*** Opening Records to use ***

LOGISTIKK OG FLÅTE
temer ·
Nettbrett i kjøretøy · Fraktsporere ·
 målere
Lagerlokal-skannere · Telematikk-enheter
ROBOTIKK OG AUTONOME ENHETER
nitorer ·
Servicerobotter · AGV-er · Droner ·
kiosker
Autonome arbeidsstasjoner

*** Closing Records to use ***
*** Opening Records to use ***

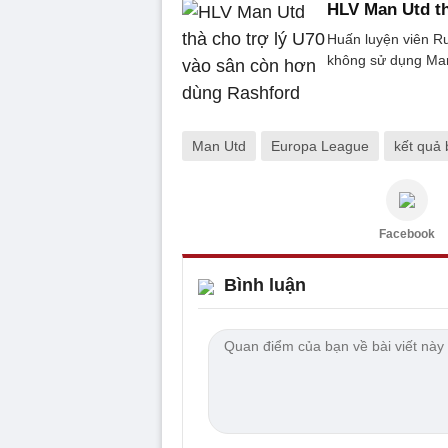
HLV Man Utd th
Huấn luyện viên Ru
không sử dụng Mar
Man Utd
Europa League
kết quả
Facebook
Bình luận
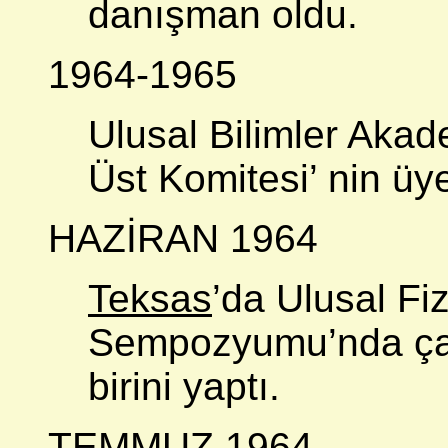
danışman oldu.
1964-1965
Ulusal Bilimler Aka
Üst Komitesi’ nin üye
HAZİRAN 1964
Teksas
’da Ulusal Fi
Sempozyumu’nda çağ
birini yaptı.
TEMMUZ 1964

*** Closing Records to use ***

Written task
Can you repeat the lines of these entries word for word, starting at the line that contains "HLV Man Utd th" and ending at the line that contains "TEMMUZ 1964", with the pictures left out?

Your solution
HLV Man Utd th
Huấn luyện viên Ru
không sử dụng Mar
Man Utd
Europa League
kết quả
Facebook
Bình luận
danışman oldu.
1964-1965
Ulusal Bilimler Aka
Üst Komitesi’ nin üye
HAZİRAN 1964
Teksas
’da Ulusal Fi
Sempozyumu’nda çağ
birini yaptı.
TEMMUZ 1964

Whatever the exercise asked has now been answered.